Monday, Dec. 04, 1933

In Chicago

Bitterly righteous was the wrath last week of Editor John P. Barden of the University ot Chicago's Daily Maroon. Accusing the Chicago Tribune of "unethical journalism," of "deliberate misuse of the freedom of the press," of bad taste, folly and falsehood, he said that the "world's greatest newspaper" could not be called a newspaper at all, but only "Colonel Gump McCormick's daily indignation was expression an of opinion.*

All this indignation was an eloquent undergraduate's reaction to the Tribune's Rev. John Evans, who, unique among U. S. religious editors because he often gets news, last week got on Page One with a story that a merger between the University of Chicago and Northwestern University was really going to happen.

The original Baptist University of Chicago first became famed as the first great Rockefeller philanthropy. But in recent years, as everyone knows, it is the gigantic institution over which presides the briskest personality in U. S. education, Robert Maynard ("Bob") Hutchins, 34.

Brisk Bob Hutchins did not leave his brilliant position as right-hand of Yale's President James Rowland Angell* and go to Chicago just to be feted as a boy wonder. He went to lead the way out of that mediocrity which critics have found to be the chief characteristic of U. S. "higher education." His reforms were radical. But they had barely begun when Depression came to smite down the income of all universities.

One day last June President Hutchins found himself in a train with Chicago's other president, an elderly man, Walter Dill Scott of Northwestern University. Both bound for Springfield, the State capital, they had four hours to compare notes on finance and other matters.

Later in the summer, it became known that committees (under Banker Melvin Traylor for Northwestern and Packer Harold H. Swift for Chicago) had been appointed to study merger.

When the Tribune's Rev. John Evans spilled his story last week, he had little to add. But he thoroughly irritated everybody concerned, because the merger was a vastly complicated project and if opposition should be organized even before a merger plan had been found, confusion would be added to complexity.

"Conference, not action, has characterized the merger proceedings," reported Maroon's Editor Barden, adding:

"President Hutchins, whose genius for organizing progressive innovations is unequalled, and President Scott, whose qualities of good judgment are surpassed only by his appreciation of good publicity, have had three or four conferences. . . ."

Nevertheless, the annoyance provoked by Newsman Evans indicated that the merger had progressed and that, probably, only the Tribune's kind of noise was likely to prevent it.

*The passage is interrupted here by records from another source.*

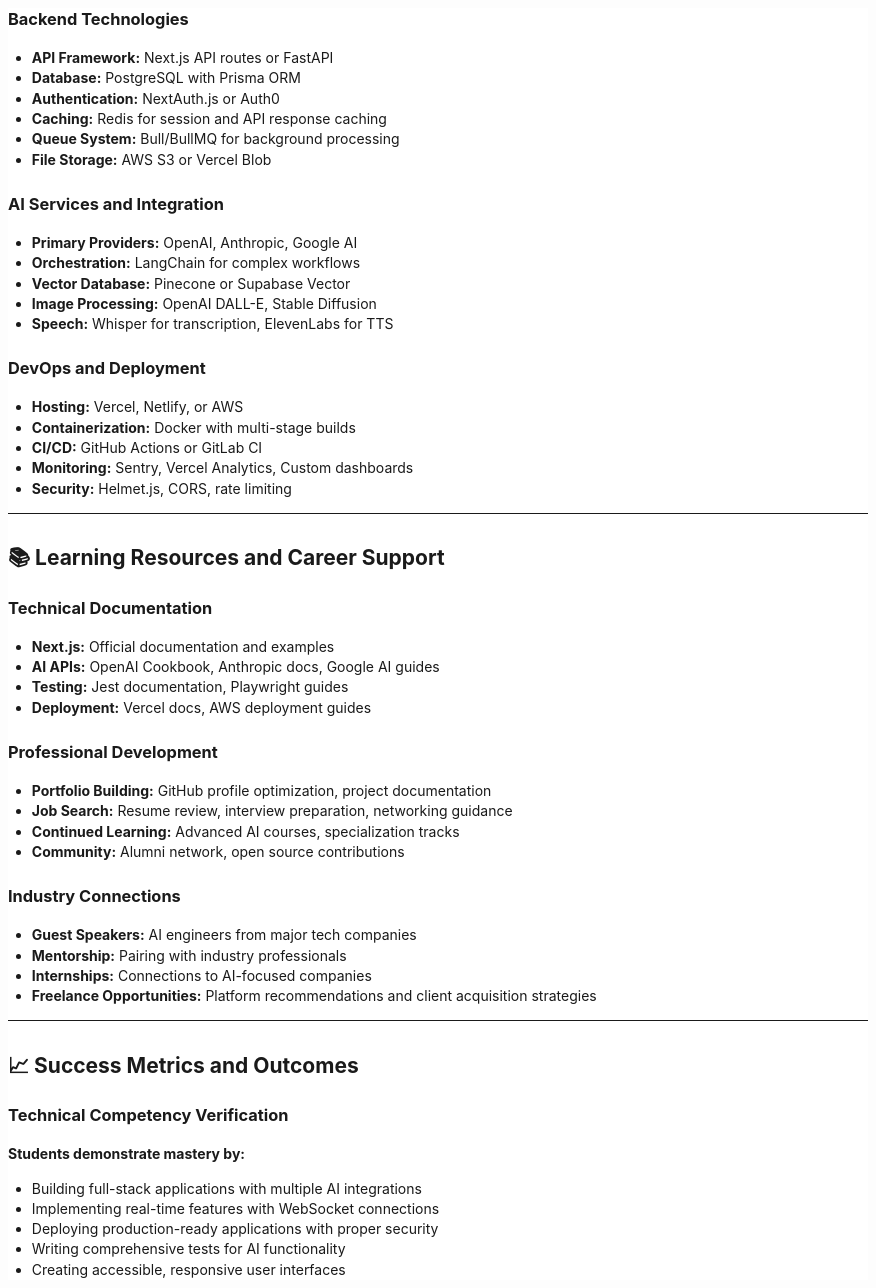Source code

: ### Backend Technologies
- **API Framework:** Next.js API routes or FastAPI
- **Database:** PostgreSQL with Prisma ORM
- **Authentication:** NextAuth.js or Auth0
- **Caching:** Redis for session and API response caching
- **Queue System:** Bull/BullMQ for background processing
- **File Storage:** AWS S3 or Vercel Blob

### AI Services and Integration
- **Primary Providers:** OpenAI, Anthropic, Google AI
- **Orchestration:** LangChain for complex workflows
- **Vector Database:** Pinecone or Supabase Vector
- **Image Processing:** OpenAI DALL-E, Stable Diffusion
- **Speech:** Whisper for transcription, ElevenLabs for TTS

### DevOps and Deployment
- **Hosting:** Vercel, Netlify, or AWS
- **Containerization:** Docker with multi-stage builds
- **CI/CD:** GitHub Actions or GitLab CI
- **Monitoring:** Sentry, Vercel Analytics, Custom dashboards
- **Security:** Helmet.js, CORS, rate limiting

---

## 📚 Learning Resources and Career Support

### Technical Documentation
- **Next.js:** Official documentation and examples
- **AI APIs:** OpenAI Cookbook, Anthropic docs, Google AI guides
- **Testing:** Jest documentation, Playwright guides
- **Deployment:** Vercel docs, AWS deployment guides

### Professional Development
- **Portfolio Building:** GitHub profile optimization, project documentation
- **Job Search:** Resume review, interview preparation, networking guidance
- **Continued Learning:** Advanced AI courses, specialization tracks
- **Community:** Alumni network, open source contributions

### Industry Connections
- **Guest Speakers:** AI engineers from major tech companies
- **Mentorship:** Pairing with industry professionals
- **Internships:** Connections to AI-focused companies
- **Freelance Opportunities:** Platform recommendations and client acquisition strategies

---

## 📈 Success Metrics and Outcomes

### Technical Competency Verification
**Students demonstrate mastery by:**
- Building full-stack applications with multiple AI integrations
- Implementing real-time features with WebSocket connections
- Deploying production-ready applications with proper security
- Writing comprehensive tests for AI functionality
- Creating accessible, responsive user interfaces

Typical Tribune scare: that the merger would enable the University of Chicago to avoid $300,000 of taxes by getting under Northwestern's liberal tax-free charter.

A merger between the University of Chicago, on Chicago's South Side, and Northwestern, on the North Side and farther north in Evanston, would bring under single control some 20,000 students. Undergraduate work would continue on both campuses. Some post-graduate departments would consolidate to the south, some to the north. Economy is a point in the merger plans but not so big a point as certain education policies. Particularly involved is the question of medicine. Last year the University of Chicago hospitals and clinics lost $831,000. Under the merger, Chicago would turn over its practical work to the Presbyterian Hospital and, taking over Northwestern's ablest men, would concentrate on research. This would conform to the Rockefeller notion of emphasis on research.

Finally, all dopesters were convinced that President Scott, able money-raiser, will be exalted into a chancellorship and brisk Bob Hutchins, as president, will actively direct Chicago's dream of creating "the greatest University centre in the U. S."

* Editor Barden intended impolitely to bracket rich, potent Individualist Robert Rutherford McCormick with his newspaper's most famed comic strip character, "Andy Gump."

* Last week the Boston Transcript reported that President Angell will retire "probably on or about his 66th birthday in 1935," may be succeeded by the university's Provost, Historian Charles Seymour, 48, author of The Intimate Papers of Colonel House. In New Haven, this rumor was dismissed with the firm expectation that President Angell would continue active for at least four years.